Dirt, Filthy New Exhibition At Wellcome Collection

I’m not sure I’ve walked into a room full of excrement before. Five slabs of faecal matter, arranged under mood lighting like some scatological Take That tribute act. Very strange. Such is the wont of the Wellcome Collection, which habitually lines its galleries with unlikely wonders.

I’m walking around their new exhibition Dirt. It opens to the public today, and is their best show for a while. The sculpted rhomboids of poo are the least of it.

Dirt might seem a rather limiting theme, but the curators insist they had the opposite problem. As they sat down to plan the exhibition, they discovered that just about everything on earth has some connection to dirt.

To try and build in some kind of focus, the show is split into six zones — like a feculent version of the Crystal Maze. The most interesting, to me at least, was the section on London’s grimy history. You can probably guess most of the content. The Great Stink, Bazelgette’s sewers, and the oft-told story of John Snow’s cholera investigations are all given prominent billing. You might not have been aware, however, that Nature’s London offices were built right next door to this mountainous pile of Victorian crap.
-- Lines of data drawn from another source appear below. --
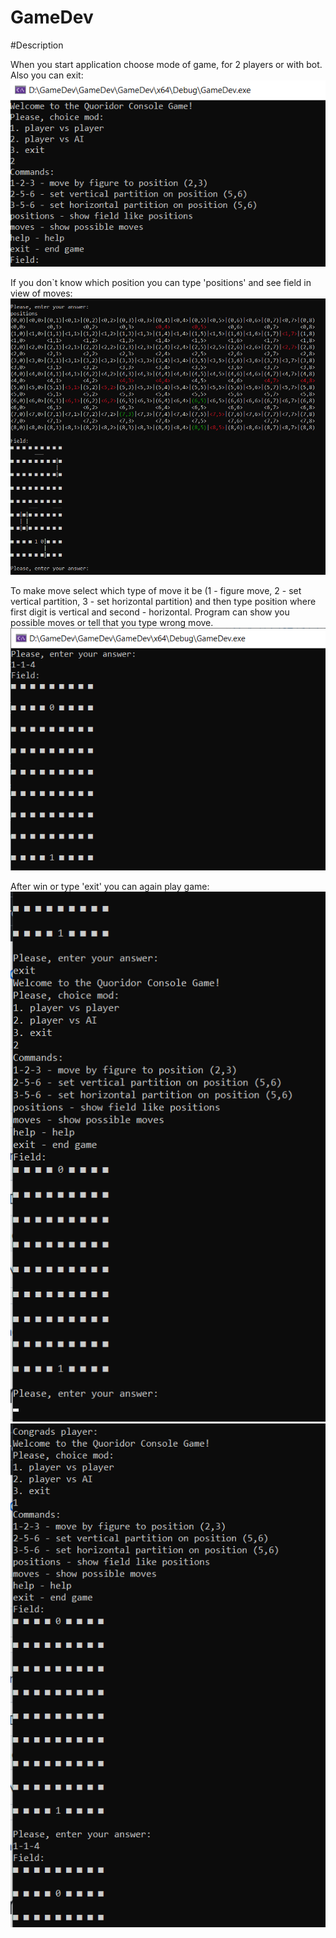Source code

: # GameDev

#Description

When you start application choose mode of game, for 2 players or with bot. Also you can exit: 
![example 1](/images/StartMenu.png)

If you don`t know which position you can type 'positions' and see field in view of moves: 
![example 2](/images/FieldState.png)


To make move select which type of move it be (1 - figure move, 2 - set vertical partition, 3 - set horizontal partition) and then type position where first digit is vertical and second - horizontal.
Program can show you possible moves or tell that you type wrong move.  
![example 3](/images/Move.png)

After win or type 'exit' you can again play game:
![example 4](/images/Exit.png)
![example 5](/images/WinAndContinurGame.png)

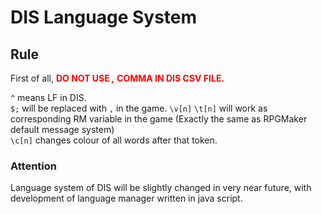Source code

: # DIS Language System
  
## Rule
First of all, <span style="color: red; ">**DO NOT USE *,* COMMA IN DIS CSV FILE.**  </span>
  
`^` means LF in DIS.  
`$;` will be replaced with `,` in the game.
`\v[n]` `\t[n]` will work as corresponding RM variable in the game (Exactly the same as RPGMaker default message system)  
`\c[n]` changes colour of all words after that token.  
### Attention
Language system of DIS will be slightly changed in very near future, with development of language manager written in java script.  
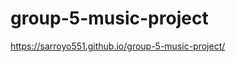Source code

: # group-5-music-project

<!-- For our project, we decided to make a music application where you can search a song title and receive information about the song such as album, release date, length of song and more. This is our first API. When you are displayed with the information on the song card there will be a button named 'save to favorties'. This button will save the information to a div bellow named 'saved songs'. There also will be a search input field for Artists. In this search bar, you will be able to search an artist and it will give you the location of where the artists will play next. This is the second API.  -->

<!-- We are using the MusicBrainz API and the Bandisintown. -->

<!-- User Story -  -->

<!-- GIVEN a dashboard with a form input and a search button
WHEN i search a song name
THEN i am presented with details about the song such as artist, album, and song length
WHEN I click on add to favorites, the song and its info will be saved at the bottom of the page
GIVEN a second input field 
WHEN i search an artists name
THEN i am presented with the artists name as well as when/where they are playing next -->
https://sarroyo551.github.io/group-5-music-project/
It’s pretty much where King’s Cross Station sits today. Some of the dust was used to make the bricks that went into the station. The rest was transported to Moscow to help rebuild the city after a war. Remarkable.

Elsewhere in the exhibition, you’ll find ideas as diverse as Nazi racial purification, 18th Century Dutch cleanliness, early antiseptics, micrographs of bacteria and the conversion of the world’s largest landfill (on Staten Island, since you ask) into a giant park.

As you’d expect, the exhibition is supported by a long series of events. Check out the programme here.

Dirt at Wellcome Collection runs until 31 August and entrance is free.